(Extracted data entries)
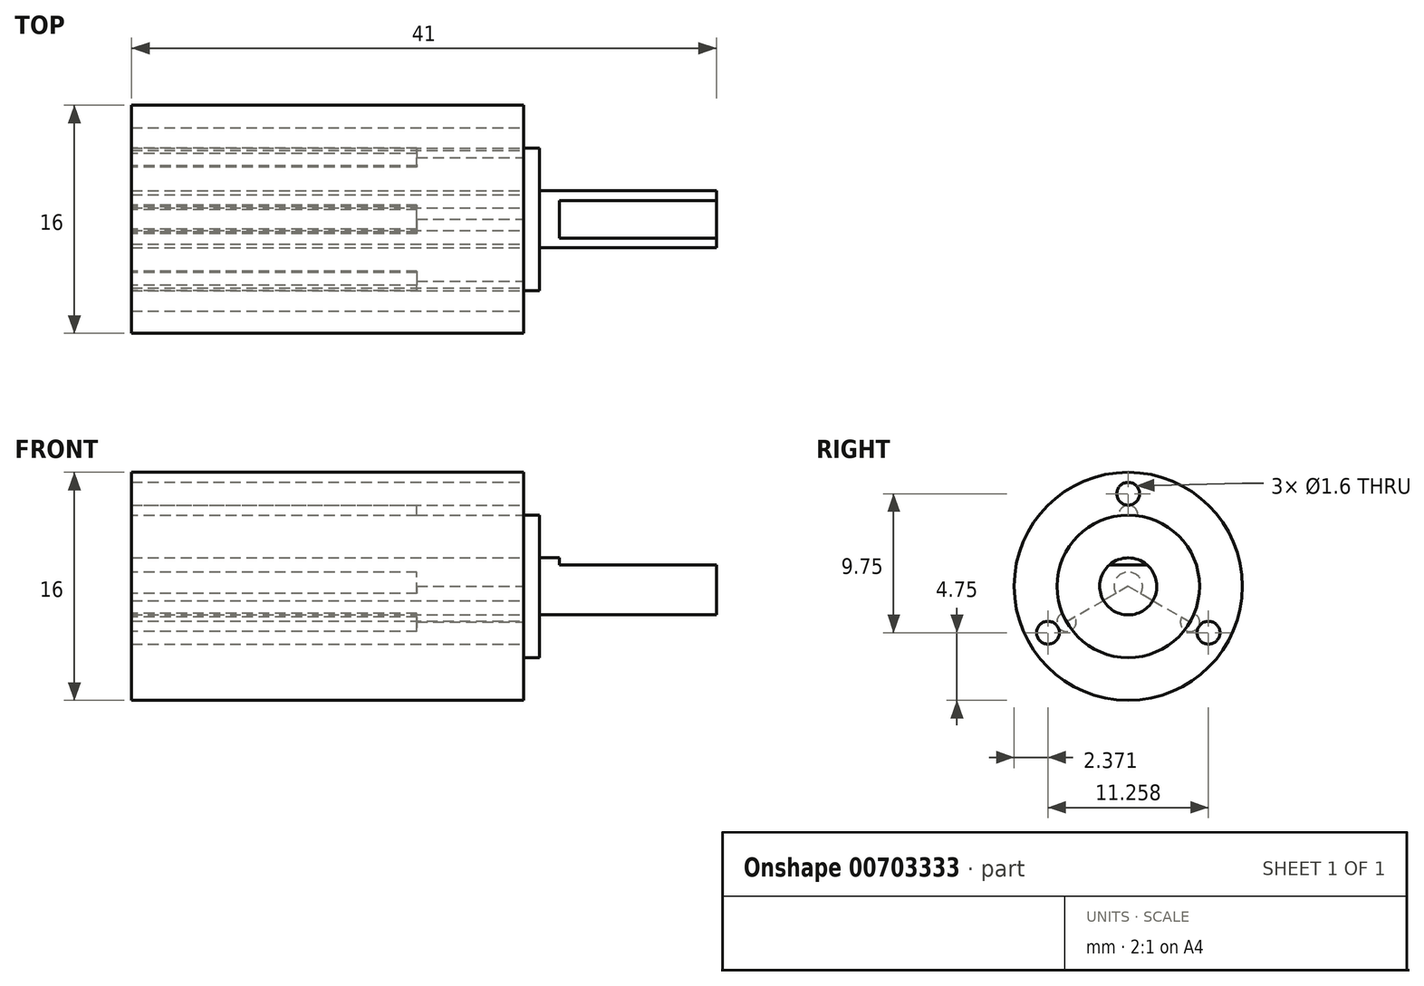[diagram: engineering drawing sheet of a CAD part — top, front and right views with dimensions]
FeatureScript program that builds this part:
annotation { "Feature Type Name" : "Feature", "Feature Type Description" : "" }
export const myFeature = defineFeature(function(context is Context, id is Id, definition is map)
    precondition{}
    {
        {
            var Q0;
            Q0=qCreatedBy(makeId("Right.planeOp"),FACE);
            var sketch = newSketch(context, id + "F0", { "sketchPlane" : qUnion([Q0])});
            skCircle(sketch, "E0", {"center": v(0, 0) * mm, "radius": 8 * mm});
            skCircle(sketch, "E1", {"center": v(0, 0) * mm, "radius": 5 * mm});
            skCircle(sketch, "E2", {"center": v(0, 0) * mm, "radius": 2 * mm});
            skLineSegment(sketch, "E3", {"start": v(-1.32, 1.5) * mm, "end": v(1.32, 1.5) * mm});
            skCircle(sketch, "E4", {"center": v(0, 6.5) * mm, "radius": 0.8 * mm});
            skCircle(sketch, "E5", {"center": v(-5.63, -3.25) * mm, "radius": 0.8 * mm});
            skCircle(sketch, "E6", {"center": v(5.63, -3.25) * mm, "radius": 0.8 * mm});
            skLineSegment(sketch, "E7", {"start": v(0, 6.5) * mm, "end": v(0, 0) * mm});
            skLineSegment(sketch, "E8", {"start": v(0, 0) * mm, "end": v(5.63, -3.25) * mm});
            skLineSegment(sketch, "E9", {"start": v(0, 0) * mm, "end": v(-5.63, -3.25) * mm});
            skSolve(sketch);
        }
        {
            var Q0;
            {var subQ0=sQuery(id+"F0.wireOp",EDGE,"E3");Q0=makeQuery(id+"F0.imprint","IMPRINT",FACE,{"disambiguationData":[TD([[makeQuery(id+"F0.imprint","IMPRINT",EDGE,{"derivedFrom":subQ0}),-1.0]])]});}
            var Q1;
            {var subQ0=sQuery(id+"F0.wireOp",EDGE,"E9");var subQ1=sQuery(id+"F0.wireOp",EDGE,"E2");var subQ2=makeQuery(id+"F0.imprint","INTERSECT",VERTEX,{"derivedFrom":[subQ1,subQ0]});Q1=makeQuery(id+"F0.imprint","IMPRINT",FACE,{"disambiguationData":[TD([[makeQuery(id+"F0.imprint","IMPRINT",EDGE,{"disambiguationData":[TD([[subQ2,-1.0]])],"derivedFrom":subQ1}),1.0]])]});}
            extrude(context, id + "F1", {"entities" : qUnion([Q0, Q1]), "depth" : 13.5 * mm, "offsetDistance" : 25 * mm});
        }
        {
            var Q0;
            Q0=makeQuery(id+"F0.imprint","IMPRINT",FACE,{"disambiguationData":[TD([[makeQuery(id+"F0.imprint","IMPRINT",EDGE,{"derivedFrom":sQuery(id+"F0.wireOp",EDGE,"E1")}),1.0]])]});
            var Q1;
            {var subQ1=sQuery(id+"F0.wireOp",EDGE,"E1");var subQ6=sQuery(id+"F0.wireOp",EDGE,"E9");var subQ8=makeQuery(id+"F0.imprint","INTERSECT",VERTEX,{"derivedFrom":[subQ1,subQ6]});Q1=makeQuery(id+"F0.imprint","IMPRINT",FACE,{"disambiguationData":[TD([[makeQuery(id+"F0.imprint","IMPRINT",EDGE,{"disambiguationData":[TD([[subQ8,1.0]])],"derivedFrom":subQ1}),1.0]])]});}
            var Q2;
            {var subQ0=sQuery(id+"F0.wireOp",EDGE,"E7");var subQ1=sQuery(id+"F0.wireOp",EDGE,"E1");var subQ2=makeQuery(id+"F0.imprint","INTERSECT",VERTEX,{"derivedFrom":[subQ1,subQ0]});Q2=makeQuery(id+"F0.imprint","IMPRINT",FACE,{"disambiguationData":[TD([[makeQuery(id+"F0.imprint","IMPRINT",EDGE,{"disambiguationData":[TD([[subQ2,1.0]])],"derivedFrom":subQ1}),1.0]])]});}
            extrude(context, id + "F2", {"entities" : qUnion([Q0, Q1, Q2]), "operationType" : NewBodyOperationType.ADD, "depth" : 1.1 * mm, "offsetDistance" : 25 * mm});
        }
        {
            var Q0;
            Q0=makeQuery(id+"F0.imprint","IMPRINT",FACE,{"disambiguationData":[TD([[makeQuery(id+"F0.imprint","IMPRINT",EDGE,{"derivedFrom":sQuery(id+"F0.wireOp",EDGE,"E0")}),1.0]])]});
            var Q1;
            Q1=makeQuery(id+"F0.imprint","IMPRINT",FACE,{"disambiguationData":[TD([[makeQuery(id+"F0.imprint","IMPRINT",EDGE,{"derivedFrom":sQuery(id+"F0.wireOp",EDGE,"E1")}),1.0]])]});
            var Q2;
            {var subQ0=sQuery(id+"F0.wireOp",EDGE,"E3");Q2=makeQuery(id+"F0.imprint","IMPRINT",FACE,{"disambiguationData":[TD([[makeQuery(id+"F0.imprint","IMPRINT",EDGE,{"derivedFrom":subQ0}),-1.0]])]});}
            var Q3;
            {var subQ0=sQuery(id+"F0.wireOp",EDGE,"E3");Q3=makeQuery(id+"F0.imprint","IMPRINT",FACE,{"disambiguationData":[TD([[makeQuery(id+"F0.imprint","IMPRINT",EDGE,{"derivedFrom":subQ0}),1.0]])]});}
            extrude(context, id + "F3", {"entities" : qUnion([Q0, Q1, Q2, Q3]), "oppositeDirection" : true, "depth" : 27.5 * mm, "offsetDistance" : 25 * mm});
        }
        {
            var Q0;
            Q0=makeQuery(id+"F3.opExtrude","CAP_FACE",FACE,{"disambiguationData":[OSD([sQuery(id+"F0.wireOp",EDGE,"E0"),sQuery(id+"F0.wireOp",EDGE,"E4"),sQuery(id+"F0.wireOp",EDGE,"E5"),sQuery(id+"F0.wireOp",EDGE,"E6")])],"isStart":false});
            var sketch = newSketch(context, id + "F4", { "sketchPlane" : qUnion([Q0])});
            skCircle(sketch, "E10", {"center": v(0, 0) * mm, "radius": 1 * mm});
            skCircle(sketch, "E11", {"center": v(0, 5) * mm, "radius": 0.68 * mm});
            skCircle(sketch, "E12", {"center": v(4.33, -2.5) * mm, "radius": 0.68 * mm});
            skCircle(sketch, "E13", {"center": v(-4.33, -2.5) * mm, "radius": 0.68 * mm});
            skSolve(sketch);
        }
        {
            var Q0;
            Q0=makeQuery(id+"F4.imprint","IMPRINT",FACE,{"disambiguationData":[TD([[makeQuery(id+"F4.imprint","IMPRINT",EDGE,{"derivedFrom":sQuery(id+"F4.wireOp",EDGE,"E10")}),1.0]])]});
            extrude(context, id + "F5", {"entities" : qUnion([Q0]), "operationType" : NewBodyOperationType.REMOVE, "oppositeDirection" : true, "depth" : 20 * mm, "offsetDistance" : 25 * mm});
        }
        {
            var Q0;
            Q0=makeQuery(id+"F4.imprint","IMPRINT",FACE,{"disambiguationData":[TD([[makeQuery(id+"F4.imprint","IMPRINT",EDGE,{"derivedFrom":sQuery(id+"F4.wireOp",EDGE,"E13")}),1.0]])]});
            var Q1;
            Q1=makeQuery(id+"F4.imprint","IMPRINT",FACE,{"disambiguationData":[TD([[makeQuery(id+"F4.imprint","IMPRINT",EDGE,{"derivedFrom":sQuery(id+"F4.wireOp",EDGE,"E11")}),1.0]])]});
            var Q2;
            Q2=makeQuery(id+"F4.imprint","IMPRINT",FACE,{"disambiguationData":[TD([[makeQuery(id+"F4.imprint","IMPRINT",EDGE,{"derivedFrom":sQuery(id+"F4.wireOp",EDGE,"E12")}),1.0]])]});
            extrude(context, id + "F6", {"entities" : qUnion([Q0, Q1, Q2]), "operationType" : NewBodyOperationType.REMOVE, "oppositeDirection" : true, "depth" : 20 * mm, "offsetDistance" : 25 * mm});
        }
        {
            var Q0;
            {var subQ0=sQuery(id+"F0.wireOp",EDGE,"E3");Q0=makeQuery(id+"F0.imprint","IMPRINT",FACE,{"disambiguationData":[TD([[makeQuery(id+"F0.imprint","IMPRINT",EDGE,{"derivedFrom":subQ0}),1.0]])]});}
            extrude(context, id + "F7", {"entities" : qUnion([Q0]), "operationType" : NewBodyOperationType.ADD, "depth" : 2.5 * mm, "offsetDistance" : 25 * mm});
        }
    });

◆ REQUIRED WORK
Please rename "myFeature" to "buildPart" in the lines running from the start of the records up to and including the line with "v(-1.32, 1.5) *", changing nothing else. Leave the pictures out of your answer.

◆ RESULT OF THIS TASK
[diagram: engineering drawing sheet of a CAD part — top, front and right views with dimensions]
FeatureScript program that builds this part:
annotation { "Feature Type Name" : "Feature", "Feature Type Description" : "" }
export const buildPart = defineFeature(function(context is Context, id is Id, definition is map)
    precondition{}
    {
        {
            var Q0;
            Q0=qCreatedBy(makeId("Right.planeOp"),FACE);
            var sketch = newSketch(context, id + "F0", { "sketchPlane" : qUnion([Q0])});
            skCircle(sketch, "E0", {"center": v(0, 0) * mm, "radius": 8 * mm});
            skCircle(sketch, "E1", {"center": v(0, 0) * mm, "radius": 5 * mm});
            skCircle(sketch, "E2", {"center": v(0, 0) * mm, "radius": 2 * mm});
            skLineSegment(sketch, "E3", {"start": v(-1.32, 1.5) * mm, "end": v(1.32, 1.5) * mm});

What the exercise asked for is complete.